Penanganan kasus KDRT merupakan tindakan untuk memberikan perlindungan pada perempuan dan anak sebagai kelompok rentan. Hal ini sebagaimana diamanatkan dalam Undang-Undang Nomor 23 tahun 2004 tentang Penghapusan Kekerasan Dalam Rumah Tangga yang menyatakan bahwa segala bentuk kekerasan terutama kekerasan dalam rumah tangga merupakan pelanggaran hak asasi manusia dan kejahatan terhadap martabat kemanusiaan serta bentuk diskriminasi yang harus dihapuskan. Karena pada prinsipnya Kekerasan terhadap perempuan dan anak adalah tindakan atau perbuatan yang dapat mencederai orang, baik fisik maupun psikis atau seksual dan penelantaran.
Dalam rangka melakukan upaya perlindungan, selain melalui penerbitan Undang-Undang dan produk hukum lainnya, Pemerintah juga telah menginisiasi pembentukan lembaga layanan terpadu yang melibatkan masyarakat dan lembaga profesi dalam bentuk Pusat Pelayanan Terpadu Perlindungan Perempuan dan Anak (P2TP2A), ujar Pj. Sekdaprov Riau Ahmad Syahrofi.
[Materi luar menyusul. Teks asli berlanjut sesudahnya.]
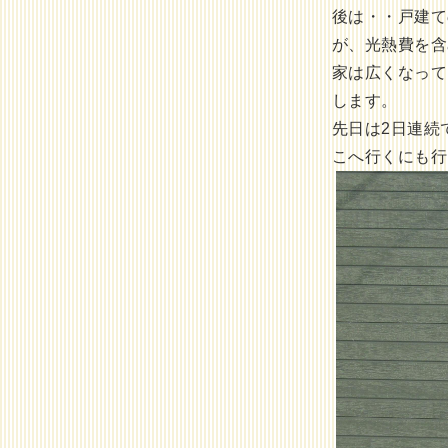
後は・・戸建て
が、光熱費を含
家は広くなって
します。
先日は2日連続
こへ行くにも行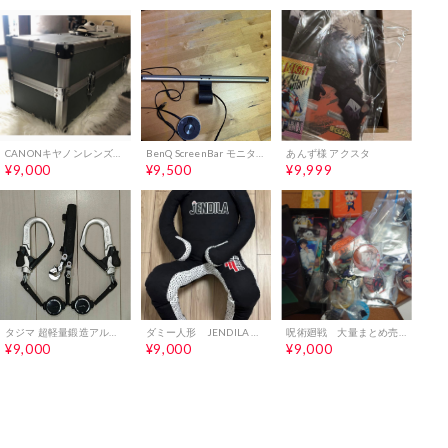
CANONキヤノンレンズハードケース
BenQ ScreenBar モニターライト USB給電 デスクライト
あんず様 アクスタ
¥9,000
¥9,500
¥9,999
タジマ 超軽量鍛造アルミフック 巻取式ダブルランヤード フルハーネス用
ダミー人形 JENDILA 格闘技トレーニング用
呪術廻戦 大量まとめ売り
¥9,000
¥9,000
¥9,000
Mengingat pentingnya peran lembaga layanan tersebut bagi pemenuhan hak dan perlindungan kaum Perempuan serta Anak, maka Pemerintah pada tahun 2018 melalui Permen PP PA RI Nomor 4 Tahun 2018, meningkatkan kelembagaan P2TP2A menjadi Unit Pelaksana Teknis Daerah Perlindungan Perempuan dan Anak (UPTD-PPA), yang di Provinsi Riau telah terbentuk di 12 Kabupaten/Kota.
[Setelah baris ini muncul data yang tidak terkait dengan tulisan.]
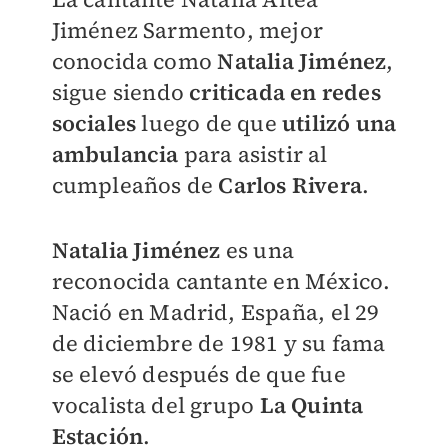
Jiménez Sarmento, mejor
conocida como
Natalia Jiménez
,
sigue siendo
criticada en redes
sociales
luego de que
utilizó una
ambulancia
para asistir al
cumpleaños de
Carlos Rivera
.
Natalia Jiménez
es una
reconocida cantante en México.
Nació en Madrid, España, el 29
de diciembre de 1981 y su fama
se elevó después de que fue
vocalista del grupo
La Quinta
Estación
.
Kami menyadari bahwa semua kebijakan ini tidak akan optimal bila kurang didukung komitmen dan sinergi segenap elemen bangsa. Maka dari itu di pagi ini, kami dari Pemerintah Provinsi Riau menyambut baik pelaksanaan kegiatan yang bertujuan meningkatkan pemahaman dan kesadaran kita tentang ketahanan keluarga serta pentingnya peran seluruh pihak dalam upaya pencegahan kekerasan terhadap perempuan dan anak dalam rumah tangga. Semoga apa yang menjadi cita-cita dan harapan kita bersama, mewujudkan Indonesia yang berdaulat, adil dan makmur dapat terwujud dalam bingkai kebhinekaan yang selaras dengan kearifan budaya lokal serta norma agama. Aamiin Yaa Rabbal alamin.
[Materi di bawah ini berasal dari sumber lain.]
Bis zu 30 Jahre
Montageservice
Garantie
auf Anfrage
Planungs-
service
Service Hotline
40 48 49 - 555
Untuk itu, atas nama pribadi dan Pemerintah Provinsi Riau, kami mengucapkan terima kasih kepada Kementerian Pemberdayaan Perempuan dan Perlindungan Anak Republik Indonesia yang komit membantu kami dalam pengoptimalan upaya pemenuhan hak dan perlindungan perempuan serta anak di bumi Lancang Kuning, Provinsi Riau yang kami cintai ini, ujar Pj. Sekdaprov Riau Ahmad Syahrofi yang mewakili Gubri H. Syamsuar. ***(Ruben).